We're catching up on our Oscar deficit. We watched The Kids Are All Right, a contemporary riff on D. H. Lawrence's The Fox, a story of two California lesbians (butch and femme), their kids, and a mischievous hippieish sperm donor, whose affair with Jules (the femme member, Julianne Moore) threatens to break up the family. Great actors; not my kind of movie.
Then we decided to go to another movie. We especially like science fiction, and hadn't seen any SF since Hereafter.
We lined up for The Adjustment Bureau, a science fiction movie starring Matt Damon and Emily Blunt, based on Philip K. Dick's 1954 short story, "Adjustment Team." (You can read it online here,) The movie, unlike Dick's funny, paranoid SF allegory, is a science fiction romance, a suspenseful love story about an appealing couple, David and Elise, who win our hearts with rapid-fire banter, individualism, and glowing animal spirits, but are persecuted by supernatural agents determined to keep them apart.

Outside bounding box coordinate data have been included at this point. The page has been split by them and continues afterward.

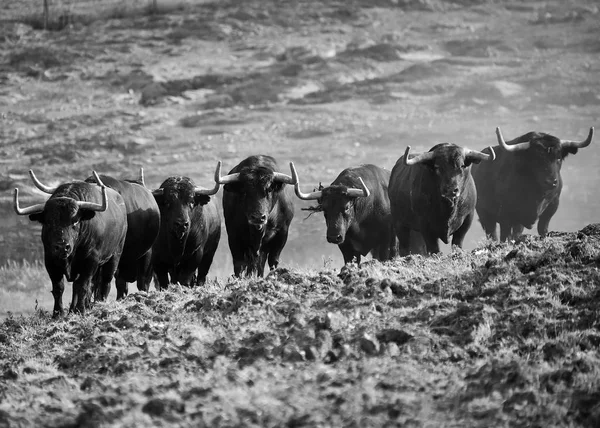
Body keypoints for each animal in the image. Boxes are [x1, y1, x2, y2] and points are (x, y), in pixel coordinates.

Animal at [14, 172, 127, 316]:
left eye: (75, 221)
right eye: (48, 222)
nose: (63, 247)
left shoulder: (90, 261)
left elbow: (83, 286)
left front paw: (81, 310)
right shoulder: (50, 261)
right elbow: (59, 288)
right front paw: (58, 313)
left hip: (115, 256)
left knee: (105, 282)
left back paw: (100, 304)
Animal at [152, 162, 223, 290]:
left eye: (191, 201)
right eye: (167, 202)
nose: (181, 224)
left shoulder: (195, 255)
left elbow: (185, 279)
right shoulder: (158, 261)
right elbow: (163, 282)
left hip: (209, 255)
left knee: (201, 276)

Matt Damon plays David Norris, a working-class politician. Before NBC calls the election for the other guy, David hides in the restroom to compose his concession speech. Here he encounters Elise (Emily Blunt), who has crashed a wedding. She encourages him to be subversive about the PR aspects of his political career, which wins the people's trust and makes him the favorite in an election three years later. But love is out of control and scary in this SF universe: sex + politics threatens the world, according to the agents, and they stage incidents to keep the couple apart to control an uncontrollable society. The plot is fueled by political paranoia (the original short story, sans love, is about the McCarthy age?) personified by secret agents of the mysterious Chairman.
There is some humor. "This guy is a pain in the ass," says one of the agents, irritated by David's continual defiance and independence. My husband was amused by the agents' 1950-ish dull raincoats and fedoras (I wonder: the Men in the Gray Flannel Suits behind the Man in the Gray Flannel Suit?). The most horrifying scene is when David walks into his office and catches the agents "adjusting" his friends with machines. Because David won't give in to pressure, they strike a deal with him: they won't adjust him, if he doesn't tell anyone what he knows about them. And he learns some terrifying things about the future.

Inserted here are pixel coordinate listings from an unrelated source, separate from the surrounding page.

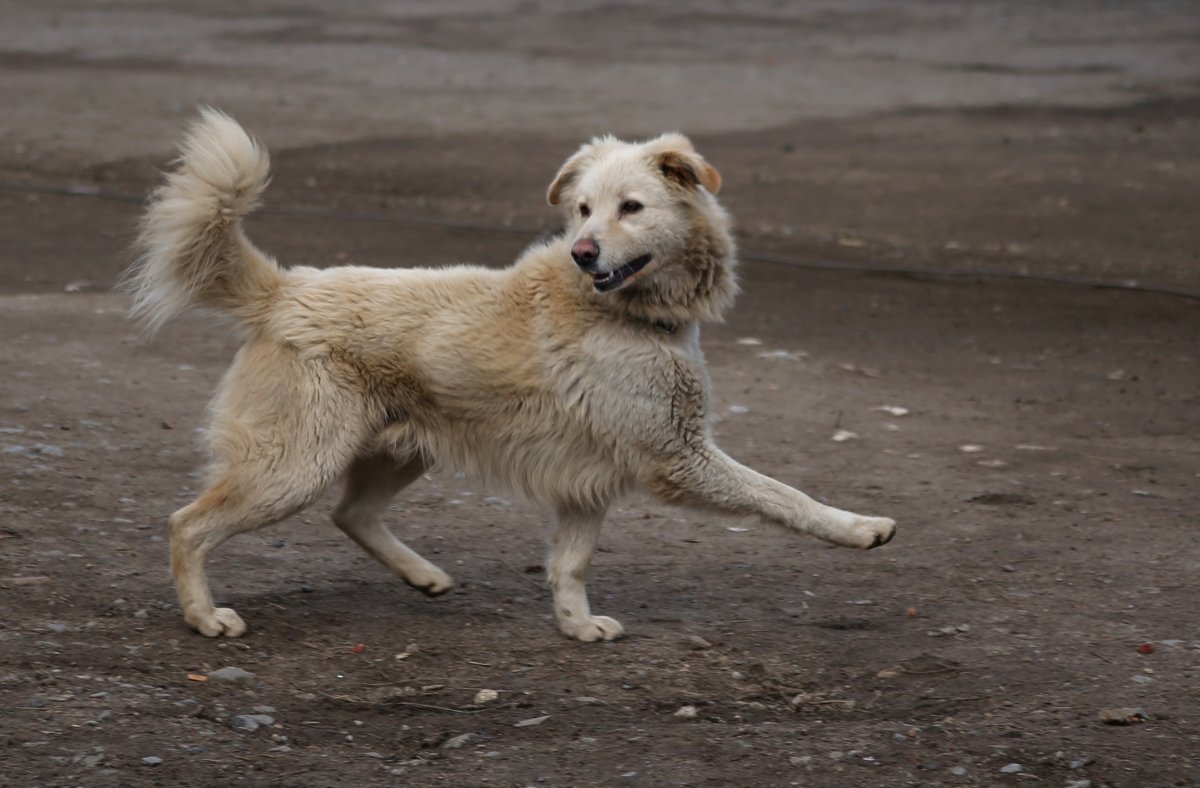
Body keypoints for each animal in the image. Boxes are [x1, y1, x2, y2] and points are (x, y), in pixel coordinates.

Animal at [124, 109, 892, 638]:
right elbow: (782, 495)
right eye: (582, 210)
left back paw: (424, 576)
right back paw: (204, 616)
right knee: (188, 525)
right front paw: (857, 528)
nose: (584, 252)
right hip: (293, 466)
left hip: (400, 450)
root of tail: (284, 289)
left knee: (351, 512)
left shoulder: (588, 480)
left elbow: (570, 563)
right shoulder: (678, 457)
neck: (622, 315)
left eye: (631, 208)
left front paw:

We can all recognize a metaphor for the rumored undercover agents and their undermining of political movements, but we also have an Orpheus and Eurydice situation: David guides Elise through an underworld of symbolic doors that take them on a shortcut tour of New York (I don't get that part), and shows her the terrifying world behind their world.
Fortunately the chase scenes are only moderately terrifying (I can't take too much visual horror). Parts of this movie are excellent: parts are philosophical, like a movie-novel of ideas, parts are political, parts are chick flick, parts are sheer exciting SF, and parts don't work. I very much enjoyed it. The acting is good. In a kind of crazy way it says more to me than The Kids Are All Right.
Yes, I know. That's why I don't write about movies.